Excerpted data:
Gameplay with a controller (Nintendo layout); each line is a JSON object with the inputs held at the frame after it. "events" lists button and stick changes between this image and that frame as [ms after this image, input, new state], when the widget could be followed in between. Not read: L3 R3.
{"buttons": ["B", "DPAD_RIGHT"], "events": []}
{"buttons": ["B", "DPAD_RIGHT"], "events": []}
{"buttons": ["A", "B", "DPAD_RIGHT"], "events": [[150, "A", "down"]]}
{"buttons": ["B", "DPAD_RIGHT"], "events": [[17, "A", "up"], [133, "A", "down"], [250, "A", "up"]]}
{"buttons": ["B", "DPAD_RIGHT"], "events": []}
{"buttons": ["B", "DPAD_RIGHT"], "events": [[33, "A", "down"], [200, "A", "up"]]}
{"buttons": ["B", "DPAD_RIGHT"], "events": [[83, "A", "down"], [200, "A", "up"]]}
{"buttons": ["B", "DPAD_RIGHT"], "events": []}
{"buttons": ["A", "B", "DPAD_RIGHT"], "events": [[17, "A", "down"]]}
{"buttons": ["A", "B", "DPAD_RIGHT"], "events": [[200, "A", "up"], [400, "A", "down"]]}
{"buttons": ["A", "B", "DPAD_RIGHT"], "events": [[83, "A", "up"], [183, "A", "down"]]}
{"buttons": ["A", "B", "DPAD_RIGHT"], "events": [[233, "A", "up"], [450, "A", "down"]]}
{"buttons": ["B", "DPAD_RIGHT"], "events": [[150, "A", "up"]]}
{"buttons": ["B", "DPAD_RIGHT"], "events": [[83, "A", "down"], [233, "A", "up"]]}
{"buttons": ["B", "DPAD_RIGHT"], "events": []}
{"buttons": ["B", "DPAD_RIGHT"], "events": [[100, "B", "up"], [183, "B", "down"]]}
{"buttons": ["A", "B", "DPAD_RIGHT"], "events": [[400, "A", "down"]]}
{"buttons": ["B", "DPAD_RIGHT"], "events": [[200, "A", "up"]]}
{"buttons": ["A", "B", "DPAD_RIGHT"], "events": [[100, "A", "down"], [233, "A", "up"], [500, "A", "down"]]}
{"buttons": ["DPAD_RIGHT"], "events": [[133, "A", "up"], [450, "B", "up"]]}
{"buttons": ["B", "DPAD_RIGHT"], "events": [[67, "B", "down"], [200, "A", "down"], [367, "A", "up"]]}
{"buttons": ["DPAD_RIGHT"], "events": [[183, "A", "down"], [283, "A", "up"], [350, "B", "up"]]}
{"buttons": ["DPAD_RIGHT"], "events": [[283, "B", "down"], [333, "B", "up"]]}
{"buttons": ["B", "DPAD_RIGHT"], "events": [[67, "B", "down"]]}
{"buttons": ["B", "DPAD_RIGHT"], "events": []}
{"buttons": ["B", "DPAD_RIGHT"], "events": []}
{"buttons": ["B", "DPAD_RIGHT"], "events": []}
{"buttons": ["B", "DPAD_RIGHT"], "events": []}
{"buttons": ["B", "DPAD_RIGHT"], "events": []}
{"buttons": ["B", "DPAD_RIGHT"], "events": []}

Work to complete: Would you repeat each line above exactly as it stands?

Solved exercise:
Gameplay with a controller (Nintendo layout); each line is a JSON object with the inputs held at the frame after it. "events" lists button and stick changes between this image and that frame as [ms after this image, input, new state], when the widget could be followed in between. Not read: L3 R3.
{"buttons": ["B", "DPAD_RIGHT"], "events": []}
{"buttons": ["B", "DPAD_RIGHT"], "events": []}
{"buttons": ["A", "B", "DPAD_RIGHT"], "events": [[150, "A", "down"]]}
{"buttons": ["B", "DPAD_RIGHT"], "events": [[17, "A", "up"], [133, "A", "down"], [250, "A", "up"]]}
{"buttons": ["B", "DPAD_RIGHT"], "events": []}
{"buttons": ["B", "DPAD_RIGHT"], "events": [[33, "A", "down"], [200, "A", "up"]]}
{"buttons": ["B", "DPAD_RIGHT"], "events": [[83, "A", "down"], [200, "A", "up"]]}
{"buttons": ["B", "DPAD_RIGHT"], "events": []}
{"buttons": ["A", "B", "DPAD_RIGHT"], "events": [[17, "A", "down"]]}
{"buttons": ["A", "B", "DPAD_RIGHT"], "events": [[200, "A", "up"], [400, "A", "down"]]}
{"buttons": ["A", "B", "DPAD_RIGHT"], "events": [[83, "A", "up"], [183, "A", "down"]]}
{"buttons": ["A", "B", "DPAD_RIGHT"], "events": [[233, "A", "up"], [450, "A", "down"]]}
{"buttons": ["B", "DPAD_RIGHT"], "events": [[150, "A", "up"]]}
{"buttons": ["B", "DPAD_RIGHT"], "events": [[83, "A", "down"], [233, "A", "up"]]}
{"buttons": ["B", "DPAD_RIGHT"], "events": []}
{"buttons": ["B", "DPAD_RIGHT"], "events": [[100, "B", "up"], [183, "B", "down"]]}
{"buttons": ["A", "B", "DPAD_RIGHT"], "events": [[400, "A", "down"]]}
{"buttons": ["B", "DPAD_RIGHT"], "events": [[200, "A", "up"]]}
{"buttons": ["A", "B", "DPAD_RIGHT"], "events": [[100, "A", "down"], [233, "A", "up"], [500, "A", "down"]]}
{"buttons": ["DPAD_RIGHT"], "events": [[133, "A", "up"], [450, "B", "up"]]}
{"buttons": ["B", "DPAD_RIGHT"], "events": [[67, "B", "down"], [200, "A", "down"], [367, "A", "up"]]}
{"buttons": ["DPAD_RIGHT"], "events": [[183, "A", "down"], [283, "A", "up"], [350, "B", "up"]]}
{"buttons": ["DPAD_RIGHT"], "events": [[283, "B", "down"], [333, "B", "up"]]}
{"buttons": ["B", "DPAD_RIGHT"], "events": [[67, "B", "down"]]}
{"buttons": ["B", "DPAD_RIGHT"], "events": []}
{"buttons": ["B", "DPAD_RIGHT"], "events": []}
{"buttons": ["B", "DPAD_RIGHT"], "events": []}
{"buttons": ["B", "DPAD_RIGHT"], "events": []}
{"buttons": ["B", "DPAD_RIGHT"], "events": []}
{"buttons": ["B", "DPAD_RIGHT"], "events": []}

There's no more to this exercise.